Leur pouvoir a cependant une limite. Ils peuvent manipuler l’opinion, mais l’opinion n’est pas le vote. Marine Le Pen en a fait l’expérience aux régionales que les sondeurs lui promettaient être un premier pas vers la magistrature suprême. Il lui suffisait de se montrer discrète pour engranger les points. Mais la stratégie du silence qui est gagnante dans l’opinion, ne l’est pas dans les votes. L’opinion se prononce par une pulsion négative, le vote plus réfléchi s’efforce de préserver les intérêts. Or, nul ne sait ce qui l’attend avec le RN. Au moment de voter, on fait les comptes et l’on hésite. C'est pourquoi, contrairement à ce qu’elle croyait sur la foi des sondages, l’abstention n'a pas profité au parti de Mme Le Pen.

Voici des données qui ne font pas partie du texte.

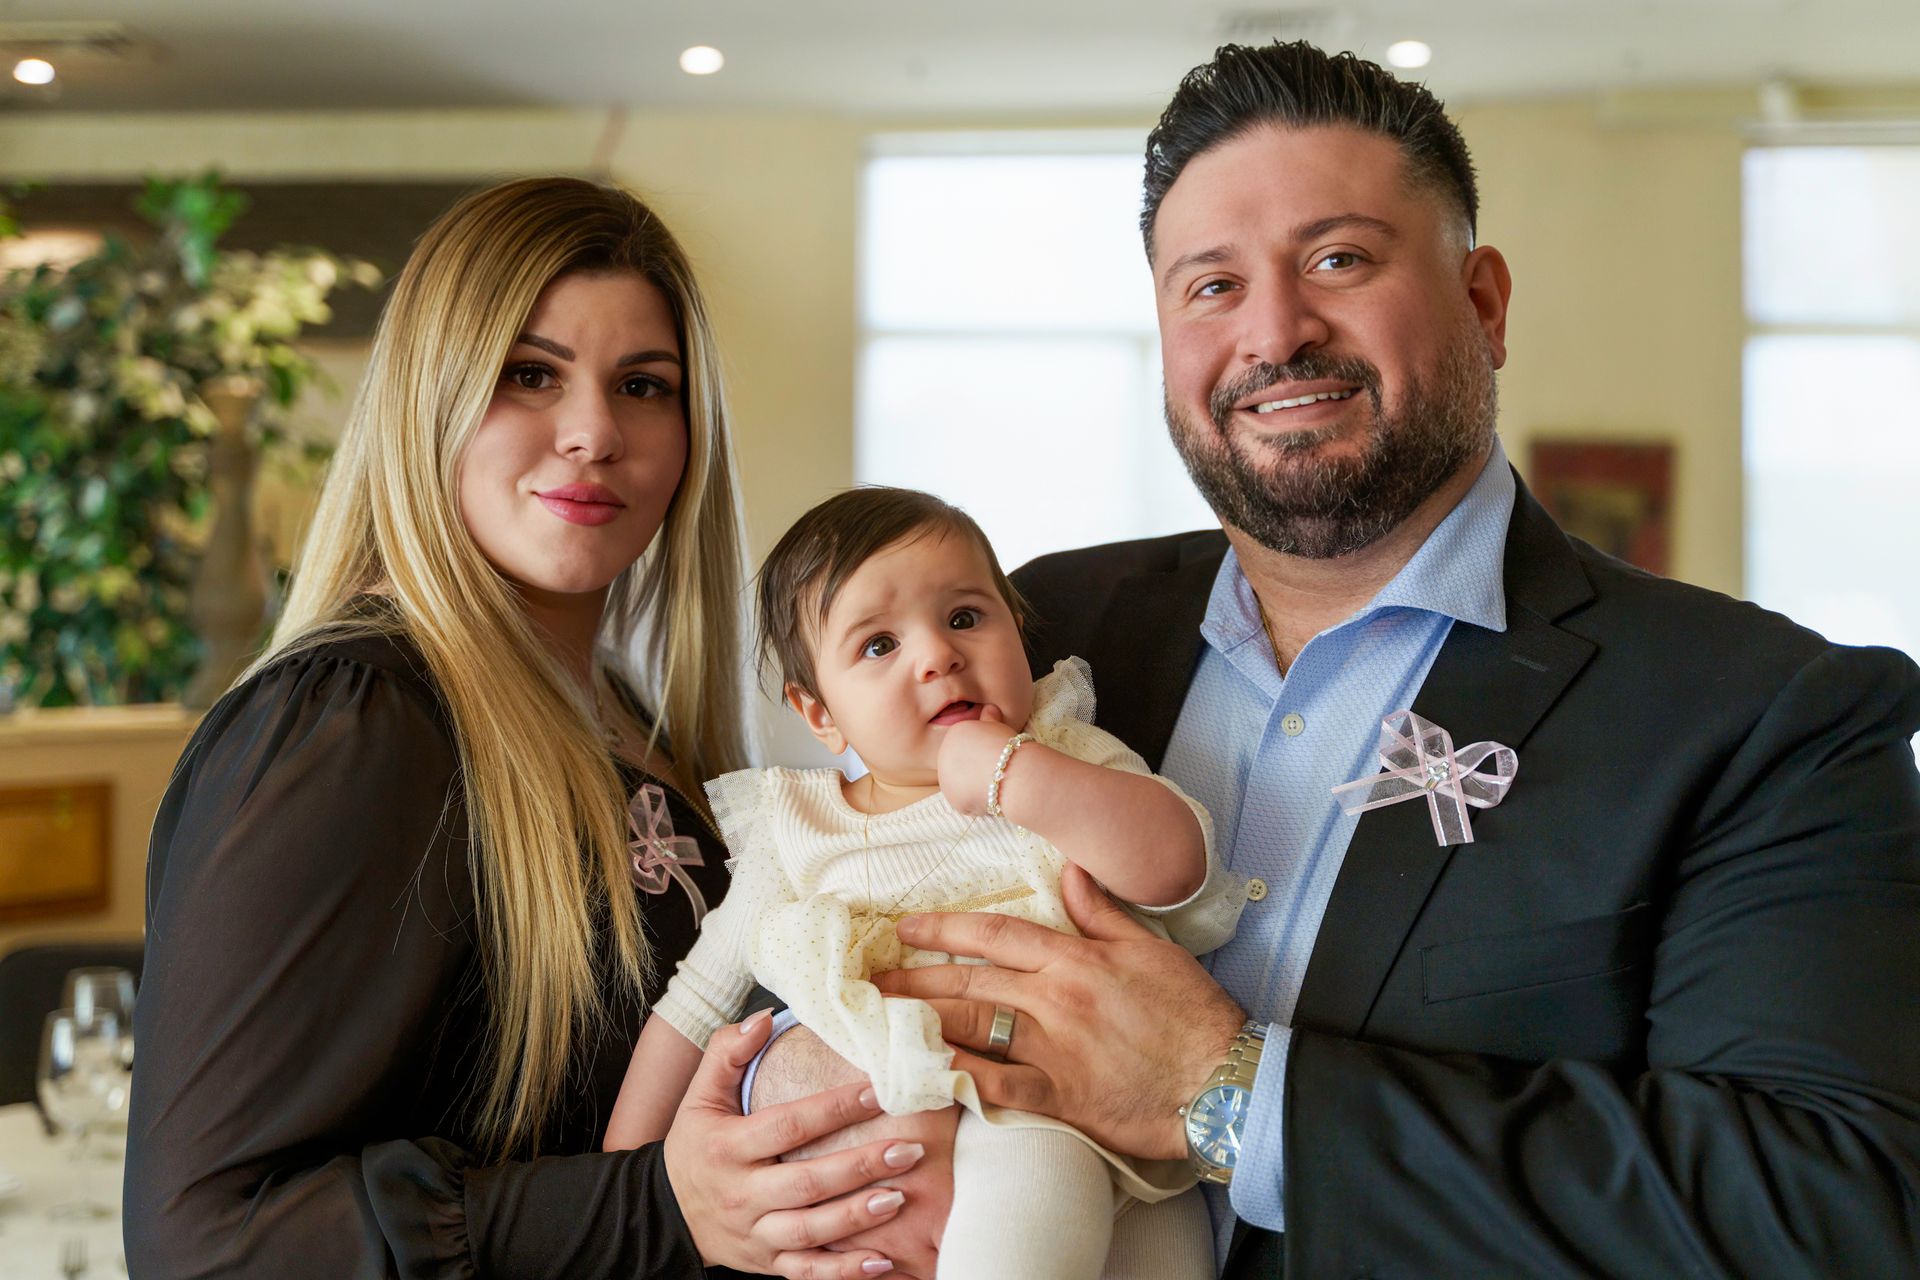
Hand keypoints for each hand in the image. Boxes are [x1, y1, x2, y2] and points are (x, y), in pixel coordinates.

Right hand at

Il est un point sur lequel les augures ne se sont pas trompés, c’est la victoire de l’abstention. Mais là, toutes les conjectures sont permises. Chacun puise dans cet immense réservoir pour nourrir ses convictions. Ce n'est pas illégitime car il y en a pour tout le monde. L’abstentionniste n’est pas inquiet, puisqu’il s’en remet aux autres, ou alors il est insatisfait de l’offre politique, ou encore, il pense que son vote ne sert à rien, puisque, il en est convaincu, les élus n’ont aucun pouvoir sur son avenir. On prétend que les abstentionnistes se réveilleront lors des présidentielles et des législatives, du fait que les choix seraient alors déterminants. Cet prévision est loin d’être convaincante, car la dévalorisation de la parole publique, et son impuissance atteint désormais tout autant le Président et le députés que les élus locaux.

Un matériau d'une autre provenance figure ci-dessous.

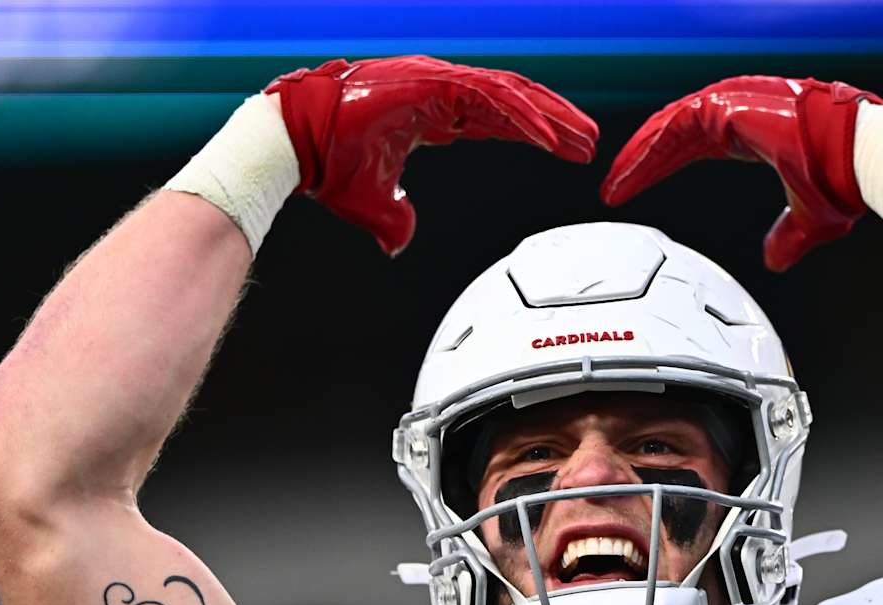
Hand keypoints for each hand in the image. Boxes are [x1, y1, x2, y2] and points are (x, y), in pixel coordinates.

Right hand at [266, 56, 597, 255]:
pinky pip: (489, 100)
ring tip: (583, 137)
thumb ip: (394, 222)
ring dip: (551, 118)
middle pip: (512, 102)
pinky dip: (523, 118)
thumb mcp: (374, 204)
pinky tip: (551, 137)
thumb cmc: (326, 164)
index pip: (495, 118)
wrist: (293, 143)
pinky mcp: (431, 83)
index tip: (564, 148)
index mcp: (430, 112)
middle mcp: (438, 90)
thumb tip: (400, 243)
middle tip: (588, 140)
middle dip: (555, 121)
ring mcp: (436, 81)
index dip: (532, 132)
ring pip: (509, 95)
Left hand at [601, 76, 881, 270]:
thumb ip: (786, 236)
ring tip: (614, 184)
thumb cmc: (846, 179)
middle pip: (677, 132)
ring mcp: (735, 102)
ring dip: (639, 156)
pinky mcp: (729, 107)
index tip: (640, 186)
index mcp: (758, 130)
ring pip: (670, 126)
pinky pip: (674, 127)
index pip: (697, 143)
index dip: (666, 163)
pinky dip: (648, 151)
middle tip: (616, 186)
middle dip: (644, 160)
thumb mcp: (809, 218)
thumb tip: (774, 260)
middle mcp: (743, 110)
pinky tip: (628, 173)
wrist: (863, 157)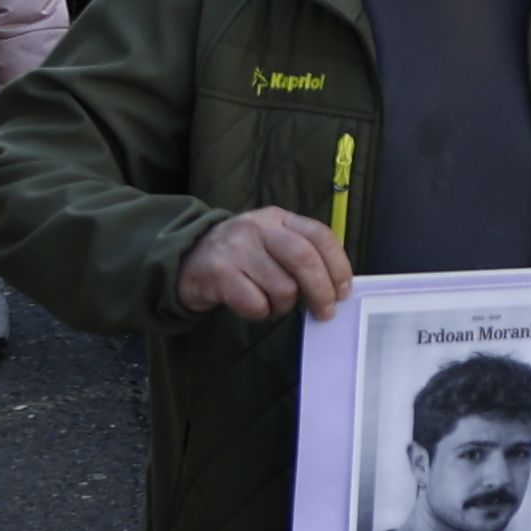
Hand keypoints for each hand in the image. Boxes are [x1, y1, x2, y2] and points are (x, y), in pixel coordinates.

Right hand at [174, 206, 353, 322]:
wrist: (187, 259)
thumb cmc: (241, 256)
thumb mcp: (271, 241)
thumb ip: (301, 254)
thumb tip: (336, 287)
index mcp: (278, 218)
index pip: (320, 236)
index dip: (338, 266)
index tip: (343, 291)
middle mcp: (258, 228)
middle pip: (305, 260)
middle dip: (322, 292)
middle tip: (324, 311)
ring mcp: (237, 249)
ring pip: (283, 287)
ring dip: (284, 305)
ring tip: (273, 303)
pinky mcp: (219, 273)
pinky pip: (256, 303)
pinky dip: (260, 312)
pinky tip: (253, 305)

L’abstention est un phénomène complexe. Elle porte en elle une résignation et à la fois une frustration. Pour les gouvernants, elle n’annonce rien de bon. Le peuple qui s’abstient ne fait pas confiance, son défaut d’adhésion le rend difficile à réformer ou simplement à diriger.


Le plan B.


L’affaiblissement de Le Pen est une tuile pour l’oligarchie statocratique, sa stupeur est grande, car soudain le paysage politique a changé. On s'en émeut dans les coursives ; on dit que la donne a changé, que le jeu est déverrouillé pour 2022. Pour savoir à quel saint se vouer, les 5000 doivent trouver un plan B.


Macron ou comment s’en débarrasser, tel est le nom de ce jeu dont les cartes sont rebattues. Les instituts d’haruspices se déclarent humbles, comme Bernard Sananès de CSA, filiale d’Havas, compartiment du Groupe Vivendi, qui est la chose de Vincent Bolloré. Un groupe trop vaste pour ne pas dépendre de l’Etat et ne pas être peuplé de ses anciens hiérarques et hiérodules.


Pour ce plan B, les préférences allaient à Edouard Philippe, qui, hélas (selon eux) ne peut jouter contre Macron, alors en réfléchissant un peu on voit que Xavier Bertrand étant exclu, car il ne fait pas partie de la famille, le choix sera entre Pécresse et Wauquiez.


Valérie Pécresse, 53 ans, HEC/ENA dans cet ordre, dont elle sort 2ème de la promotion Condorcet.


Laurent Wauquiez, 46 ans, que agrégé d’histoire, docteur en droit, énarque major de la promotion Mandela.


Évidemment Wauquiez a le plus joli plumage, mais son ramage est parfois maladroit, et il n’est pas une femme, on l’a remarqué. Son casier politique est mieux fourni en fonctions ministérielles, mais moins prestigieuses, car sa concurrente a occupé les fonctions de Ministre du Budget sous Fillion, passage qu'ont opéré plusieurs présidents (Giscard, Chirac, Sarkozy).


Que l’on se rassure les sondeurs restent déterminants, ce sont eux qui in fine désigneront le candidat de la droite, ils auront une bonne marge de liberté : pourvu qu'ils désignent un énarque.